Cornell filled its perennial role as defensive powerhouse last year, as the team allowed less than two goals a game while rookie goaltender David McKee posted a .920 save percentage in the wake of departed Hobey Baker finalist Dave LeNeveu.
The major surprise of last year, however, came less in how many losses the Big Red suffered, but where they suffered them. After going undefeated at Lynah Rink en route to a Frozen Four appearance in 2003, Cornell finished only 7-7-5 in Ithaca last season.
“You have to approach each year differently,” explained Schafer. “Last year, with a young team, we did poorly at home for some reason, but our record on the road was really solid. I compare it to our team three years ago, which didn’t score much but always kept its goals against average down.”
Once again, Cornell hopes to fill holes with one of the strongest recruiting classes in the league.

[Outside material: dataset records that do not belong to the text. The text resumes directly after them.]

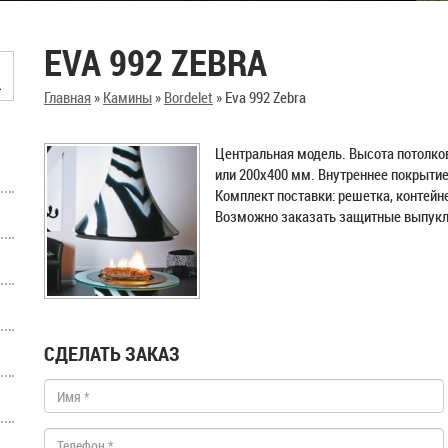
EVA 992 ZEBRA
Главная
»
Камины
»
Bordelet
»
Eva 992 Zebra
Центральная модель. Высота потолков
или 200х400 мм. Внутреннее покрытие
Комплект поставки: решетка, контейн
Возможно заказать защитные выпукл
СДЕЛАТЬ ЗАКАЗ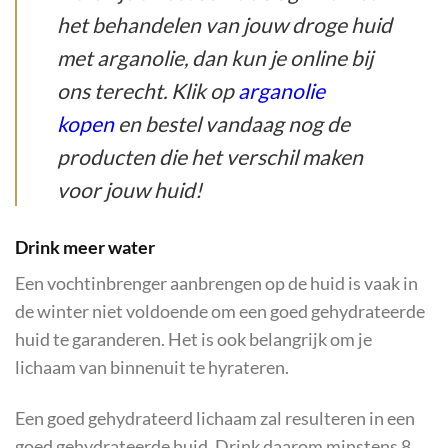
het behandelen van jouw droge huid
met arganolie, dan kun je online bij
ons terecht. Klik op
arganolie
kopen
en bestel vandaag nog de
producten die het verschil maken
voor jouw huid!
Drink meer water
Een vochtinbrenger aanbrengen op de huid is vaak in
de winter niet voldoende om een goed gehydrateerde
huid te garanderen. Het is ook belangrijk om je
lichaam van binnenuit te hyrateren.
Een goed gehydrateerd lichaam zal resulteren in een
goed gehydrateerde huid. Drink daarom minstens 8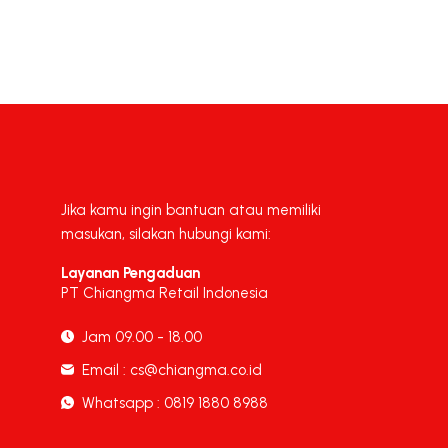
Jika kamu ingin bantuan atau memiliki
masukan, silakan hubungi kami:
Layanan Pengaduan
PT Chiangma Retail Indonesia
Jam 09.00 - 18.00
Email : cs@chiangma.co.id
Whatsapp : 0819 1880 8988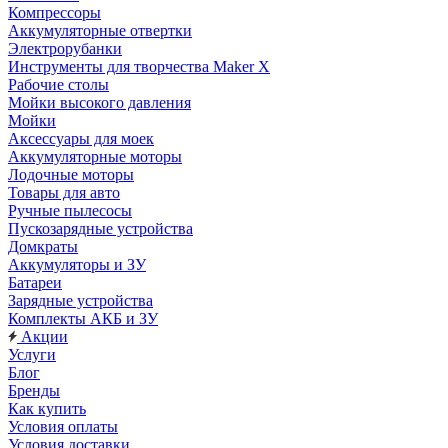
Компрессоры
Аккумуляторные отвертки
Электрорубанки
Инструменты для творчества Maker X
Рабочие столы
Мойки высокого давления
Мойки
Аксессуары для моек
Аккумуляторные моторы
Лодочные моторы
Товары для авто
Ручные пылесосы
Пускозарядные устройства
Домкраты
Аккумуляторы и ЗУ
Батареи
Зарядные устройства
Комплекты АКБ и ЗУ
Акции
Услуги
Блог
Бренды
Как купить
Условия оплаты
Условия доставки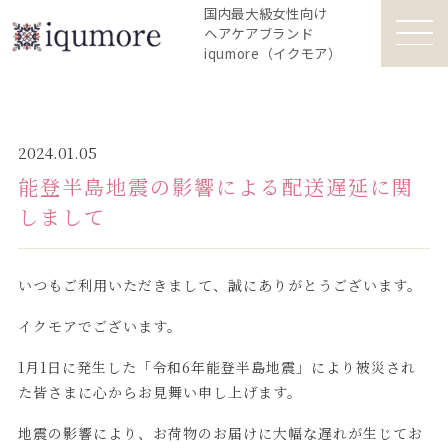
国内最大級女性向け
ヘアケアブランド
iqumore（イクモア）
2024.01.05
能登半島地震の影響による配送遅延に関
しまして
いつもご利用いただきまして、誠にありがとうございます。
イクモアでございます。
1月1日に発生した「令和6年能登半島地震」により被災され
た皆さまに心からお見舞い申し上げます。
地震の影響により、お荷物のお届けに大幅な遅れが生じてお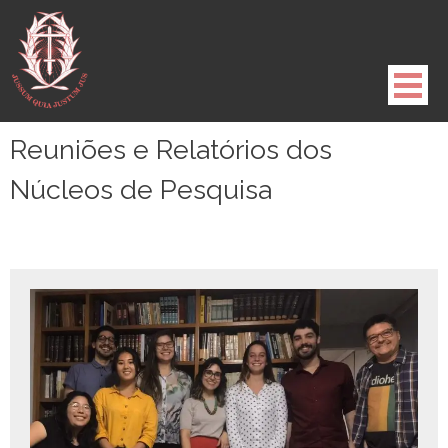
Pule
para
o
conteúdo
Reuniões e Relatórios dos
Núcleos de Pesquisa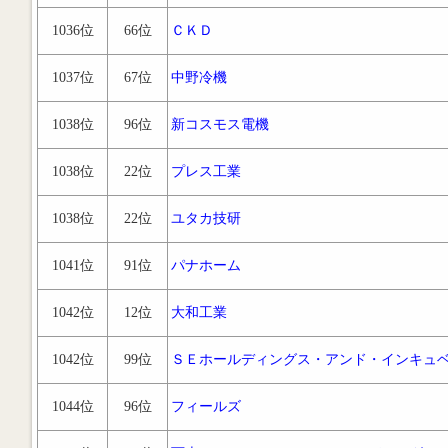
1036位
66位
ＣＫＤ
1037位
67位
中野冷機
1038位
96位
新コスモス電機
1038位
22位
プレス工業
1038位
22位
ユタカ技研
1041位
91位
パナホーム
1042位
12位
大和工業
1042位
99位
ＳＥホールディングス・アンド・インキュ
1044位
96位
フィールズ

At the top of this tall and physically daunting list is 6-foot-2 Ray Sawada, a 195-pound forward from Richmond, B.C.
“Sawada, who was selected in the second round of this year’s draft by Dallas, could be a dynamic player,” said Schafer. “He has the physical dimensions and offensive skills to be a presence on the line and move the puck as well.”
The rookie, and the rest of his teammates, hit the ice for an exhibition game against McGill on October 22 before opening the season against Army one week later.